> [EXERCISE INSTRUCTIONS] Rewrite the records below, replacing "median" with "mean" and leaving everything else unchanged.

> [GIVEN ENTRIES]
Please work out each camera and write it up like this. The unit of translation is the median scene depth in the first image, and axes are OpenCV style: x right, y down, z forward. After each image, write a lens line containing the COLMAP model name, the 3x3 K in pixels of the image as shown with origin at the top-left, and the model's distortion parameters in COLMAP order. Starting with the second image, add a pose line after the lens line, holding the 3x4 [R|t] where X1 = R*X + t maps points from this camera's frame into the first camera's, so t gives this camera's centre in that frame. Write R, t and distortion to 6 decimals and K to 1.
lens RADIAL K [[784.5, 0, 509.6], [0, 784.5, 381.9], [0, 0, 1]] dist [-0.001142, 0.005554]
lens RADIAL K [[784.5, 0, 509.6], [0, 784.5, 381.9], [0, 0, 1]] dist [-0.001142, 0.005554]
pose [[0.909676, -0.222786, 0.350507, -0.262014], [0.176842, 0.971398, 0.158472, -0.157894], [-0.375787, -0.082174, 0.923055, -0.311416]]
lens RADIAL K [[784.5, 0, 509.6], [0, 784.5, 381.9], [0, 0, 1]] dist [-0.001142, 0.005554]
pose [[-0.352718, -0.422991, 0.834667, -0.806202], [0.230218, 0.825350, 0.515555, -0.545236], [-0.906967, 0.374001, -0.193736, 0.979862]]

> [TASK SOLUTION]
Please work out each camera and write it up like this. The unit of translation is the mean scene depth in the first image, and axes are OpenCV style: x right, y down, z forward. After each image, write a lens line containing the COLMAP model name, the 3x3 K in pixels of the image as shown with origin at the top-left, and the model's distortion parameters in COLMAP order. Starting with the second image, add a pose line after the lens line, holding the 3x4 [R|t] where X1 = R*X + t maps points from this camera's frame into the first camera's, so t gives this camera's centre in that frame. Write R, t and distortion to 6 decimals and K to 1.
lens RADIAL K [[784.5, 0, 509.6], [0, 784.5, 381.9], [0, 0, 1]] dist [-0.001142, 0.005554]
lens RADIAL K [[784.5, 0, 509.6], [0, 784.5, 381.9], [0, 0, 1]] dist [-0.001142, 0.005554]
pose [[0.909676, -0.222786, 0.350507, -0.262014], [0.176842, 0.971398, 0.158472, -0.157894], [-0.375787, -0.082174, 0.923055, -0.311416]]
lens RADIAL K [[784.5, 0, 509.6], [0, 784.5, 381.9], [0, 0, 1]] dist [-0.001142, 0.005554]
pose [[-0.352718, -0.422991, 0.834667, -0.806202], [0.230218, 0.825350, 0.515555, -0.545236], [-0.906967, 0.374001, -0.193736, 0.979862]]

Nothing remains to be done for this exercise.